First let’s look at the things that can influence absenteeism. Work related causes might include on-the-job accidents, lack of job satisfaction, poor working conditions, work-related stress, or problems with supervisors or co-workers. Non-work related causes might include the employee’s attitude, underlying medical conditions, family or domestic problems, poor health, etc.

As an employer, if you are experiencing above average absenteeism, it may be time to do an assessment of your workplace to see if some of the causes can be mitigated and addressed.

Employers need to be proactive in their approach and put strategies in place that focus on prevention and early identification of those at risk. This allows employers to better support employees who may be dealing with issues at the root of casual absences and hopefully address these issues before they lead to excessive absenteeism or a long term disability claim.

The first step in managing absenteeism is to have a clear policy and procedure that outlines exactly what the expectations and reporting procedures are, including when a doctor’s note may be required. Ensure this policy is communicated to all employees, including managers and supervisors. Implement the policy fairly and consistently across the organization; and clearly identify the consequences for non-compliance.

Implement a good system for tracking and recording absences. If you don’t track it, it is difficult to address the problem.

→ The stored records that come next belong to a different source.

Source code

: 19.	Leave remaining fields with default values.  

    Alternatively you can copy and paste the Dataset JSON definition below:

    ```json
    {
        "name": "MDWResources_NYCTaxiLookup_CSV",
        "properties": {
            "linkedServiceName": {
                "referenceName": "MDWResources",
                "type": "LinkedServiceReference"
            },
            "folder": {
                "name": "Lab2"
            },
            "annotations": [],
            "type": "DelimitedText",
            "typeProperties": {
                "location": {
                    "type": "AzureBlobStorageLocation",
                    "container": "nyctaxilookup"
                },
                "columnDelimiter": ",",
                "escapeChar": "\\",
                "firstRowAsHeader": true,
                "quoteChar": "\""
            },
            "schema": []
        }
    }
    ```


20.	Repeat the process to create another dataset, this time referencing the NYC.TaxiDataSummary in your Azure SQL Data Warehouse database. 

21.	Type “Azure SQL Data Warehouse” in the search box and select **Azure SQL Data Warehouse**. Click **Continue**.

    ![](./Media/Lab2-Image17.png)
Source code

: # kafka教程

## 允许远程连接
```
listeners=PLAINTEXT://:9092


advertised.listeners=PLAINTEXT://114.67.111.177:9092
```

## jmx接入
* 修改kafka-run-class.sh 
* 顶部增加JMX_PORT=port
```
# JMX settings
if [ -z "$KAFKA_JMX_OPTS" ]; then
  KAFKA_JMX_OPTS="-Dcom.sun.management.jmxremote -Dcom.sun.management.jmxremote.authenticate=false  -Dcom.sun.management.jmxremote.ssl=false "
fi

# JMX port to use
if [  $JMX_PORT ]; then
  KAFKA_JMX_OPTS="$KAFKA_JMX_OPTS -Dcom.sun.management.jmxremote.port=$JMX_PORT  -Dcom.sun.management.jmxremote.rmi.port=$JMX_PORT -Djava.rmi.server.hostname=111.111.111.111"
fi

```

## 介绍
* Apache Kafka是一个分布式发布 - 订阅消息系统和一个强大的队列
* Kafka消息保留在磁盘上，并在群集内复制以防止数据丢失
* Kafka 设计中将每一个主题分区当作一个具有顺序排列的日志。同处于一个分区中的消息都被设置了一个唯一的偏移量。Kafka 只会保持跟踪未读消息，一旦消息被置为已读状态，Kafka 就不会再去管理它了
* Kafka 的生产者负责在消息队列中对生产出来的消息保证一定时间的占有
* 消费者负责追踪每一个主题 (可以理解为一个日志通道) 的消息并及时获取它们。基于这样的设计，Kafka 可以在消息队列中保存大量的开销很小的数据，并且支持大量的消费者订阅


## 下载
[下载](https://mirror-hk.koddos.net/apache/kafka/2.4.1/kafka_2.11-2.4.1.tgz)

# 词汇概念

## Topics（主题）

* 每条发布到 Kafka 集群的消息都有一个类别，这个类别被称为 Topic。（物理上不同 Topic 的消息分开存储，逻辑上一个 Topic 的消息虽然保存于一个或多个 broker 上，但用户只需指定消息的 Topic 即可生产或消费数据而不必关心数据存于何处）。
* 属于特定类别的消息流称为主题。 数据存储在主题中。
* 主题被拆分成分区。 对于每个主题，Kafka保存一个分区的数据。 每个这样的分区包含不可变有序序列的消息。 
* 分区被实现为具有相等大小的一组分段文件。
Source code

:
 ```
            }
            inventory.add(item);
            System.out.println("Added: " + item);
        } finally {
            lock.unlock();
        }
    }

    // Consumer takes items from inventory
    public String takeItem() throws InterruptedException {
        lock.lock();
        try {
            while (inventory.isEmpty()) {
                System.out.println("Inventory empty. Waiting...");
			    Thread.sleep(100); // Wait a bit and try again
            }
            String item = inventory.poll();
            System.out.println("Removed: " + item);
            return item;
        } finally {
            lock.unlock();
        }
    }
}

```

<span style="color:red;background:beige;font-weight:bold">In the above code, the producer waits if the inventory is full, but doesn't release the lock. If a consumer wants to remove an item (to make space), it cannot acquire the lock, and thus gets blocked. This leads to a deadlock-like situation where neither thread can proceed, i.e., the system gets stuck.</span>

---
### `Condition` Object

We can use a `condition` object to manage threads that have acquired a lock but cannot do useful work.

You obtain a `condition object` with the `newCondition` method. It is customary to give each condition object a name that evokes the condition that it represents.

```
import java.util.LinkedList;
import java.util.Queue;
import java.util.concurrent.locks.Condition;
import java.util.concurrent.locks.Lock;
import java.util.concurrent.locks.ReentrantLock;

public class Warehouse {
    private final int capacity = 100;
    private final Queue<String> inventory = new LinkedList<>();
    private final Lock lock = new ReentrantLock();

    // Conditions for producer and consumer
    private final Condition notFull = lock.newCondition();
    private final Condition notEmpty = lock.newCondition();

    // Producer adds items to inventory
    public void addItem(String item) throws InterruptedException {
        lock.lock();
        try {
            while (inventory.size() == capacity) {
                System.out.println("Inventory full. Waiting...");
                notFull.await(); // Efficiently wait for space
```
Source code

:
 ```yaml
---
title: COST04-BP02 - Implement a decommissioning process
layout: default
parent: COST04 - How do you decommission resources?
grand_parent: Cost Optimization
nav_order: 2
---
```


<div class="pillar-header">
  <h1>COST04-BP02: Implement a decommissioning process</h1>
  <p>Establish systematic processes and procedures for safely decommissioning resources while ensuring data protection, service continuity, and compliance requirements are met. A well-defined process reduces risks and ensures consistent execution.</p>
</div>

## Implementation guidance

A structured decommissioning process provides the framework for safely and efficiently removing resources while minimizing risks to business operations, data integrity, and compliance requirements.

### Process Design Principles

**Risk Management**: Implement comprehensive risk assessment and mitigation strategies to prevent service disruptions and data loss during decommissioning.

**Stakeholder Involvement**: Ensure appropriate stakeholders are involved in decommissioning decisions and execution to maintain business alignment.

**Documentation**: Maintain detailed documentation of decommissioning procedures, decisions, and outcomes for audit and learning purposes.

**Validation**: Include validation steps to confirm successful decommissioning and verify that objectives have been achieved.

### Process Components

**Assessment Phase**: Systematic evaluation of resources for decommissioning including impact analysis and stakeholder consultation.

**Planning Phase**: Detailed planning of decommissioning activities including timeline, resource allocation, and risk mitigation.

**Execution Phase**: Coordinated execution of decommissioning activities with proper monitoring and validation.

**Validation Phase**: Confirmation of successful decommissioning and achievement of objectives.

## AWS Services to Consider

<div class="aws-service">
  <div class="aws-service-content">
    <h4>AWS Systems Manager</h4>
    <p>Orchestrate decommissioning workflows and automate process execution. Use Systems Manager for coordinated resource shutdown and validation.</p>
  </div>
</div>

Keep accurate records and documentation. Thorough record keeping practices become critical in situations involving employee relations issues and legal proceeding, for example if a wrongful dismissal or discrimination claim is made. This includes putting the proper precautions in place to ensure confidentiality and privacy.

One of the most important things an organization can do is to properly train your front-line managers and supervisors on these protocols, as they have the relationship with the employee and are generally the key point of contact. To be effective, Managers need to be trained on what to do and when, what not to do, and what their responsibilities are. Managers also need to know that it’s not just about a policy or process; there are other factors at play. An attendance issue is not necessarily a performance issue. A manager must be able to look beyond the absenteeism and consider the reason for the absences. Management training can help them guide that discussion with their employees.

Furthermore, if the employee’s absences are related to an illness or disability, the employer has an obligation under Human Rights law not to discriminate against the employee and to accommodate the employee’s disability, including disability-related absences, up to the point of undue hardship.

Fostering a safe and healthy workplace and culture can also go a long way in helping to reduce absenteeism. Some of the ways organizations are doing this is through offering paid sick days, flextime and/or personal days; offering a flexible working schedule or the ability to work from home; implementing health and wellness programs; applying good hiring practices which address things like punctuality and absenteeism at the interview and/or reference check stage; implementing a strong Health & Safety program; and making the workplace an attractive place to be.